Let’s just sum it up:
- The deterministic approach requires that each pawn of rounded shape goes to pot A and the others to pot B. but be careful because this law (strict and rigid) does not manage exceptions! From an algorithmic point of view it is simpler and above all nobody can derogate from the enacted law! Each exception must therefore also be managed explicitly.
- The probabilistic or statistical approach is more flexible because it will be based on observations made. The idea is therefore to break down the problem into two phases: a first phase of observation (or learning) in which we collect data and the second which, from these observations will give us a law (more or less approximate). In this case you don’t know the rule / law, but you have to derive one from the data.
These two approaches are fundamentally different because if the first seems rather simple to set up at first sight, the second adds a new essential component: the taking into account of uncertainties. Indeed, who says probabilities or statistics also says hazards and bias! These two notions, which had been put aside until then, will allow us to define analytical and predictive models reflecting an observed reality and no longer an enacted reality.
Did you say prediction?
Because yes, the main objective of Machine Learning is to put oneself in the capacity to predict behaviors or information
… And, predict from data only!
I will come back to this in a future article but know that for this the advances in mathematical knowledge, storage power, data integration but also machine power quite simply allow today to obtain bluffing results. . Beyond the Machine Learning toolbox (regression algorithms, classification algorithms and other “clustering” models), we can distinguish two main types of approaches: the so-called supervised approach and the unsupervised approach.
The so-called supervised approach is one that by the fact that you have made observations and that you have the results. If we take a medical example, you have clinical cases and diagnoses in front of you. You therefore have symptoms, different characteristics on your patients (the famous parameters described above) and the diagnosis observed (the label to use ML jargon). In the case of an unsupervised approach it is more complex because you have the clinical cases but not the corresponding diagnoses.
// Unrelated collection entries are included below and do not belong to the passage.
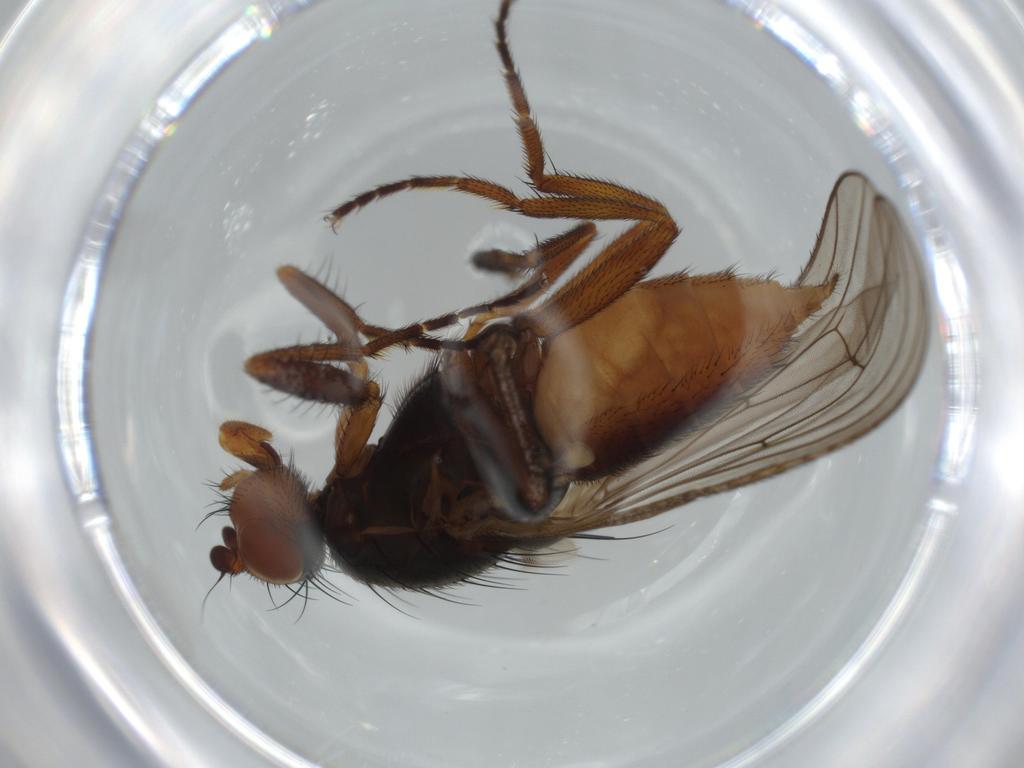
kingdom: Animalia
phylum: Arthropoda
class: Insecta
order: Diptera
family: Heleomyzidae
On the way to data computing!
The main challenge is therefore to produce a law from the data that will minimize the error rate. However, to maximize the quality of your Machine Learning system, it will be necessary to increase:
- The number of data or observations: remember in my experience, I had to add scenarios so that we can understand the distribution criterion.
- The number of characteristics: also remember that a pawn has a certain shape, size, color, etc.
In short, we will have to collect a lot of information in order to feed our system but fortunately, we are in the era of Big Data.
This probabilistic approach will not be without error as I specified above. It makes sense, the more data we have, the more variations and errors there will be. Unfortunately, or rather fortunately, it must be accepted. Fortunately, why, and quite simply because Machine Learning is designed to handle variations / errors. And then again, this is what we do – we human beings – naturally every day and all the time in our learning.
To borrow from Roman Kacew’s quote: “White and black are fed up, gray is just human”. Because we do not live in a rigid world and every day we experience these small variations that we unconsciously accept. So, if humans work like this, Machine Learning is undoubtedly the digital answer.
I will simply conclude with:
Doing Machine Learning is designing systems from data.
It is therefore a real revolution in our software approach but above all a concrete entry into the digital age of data!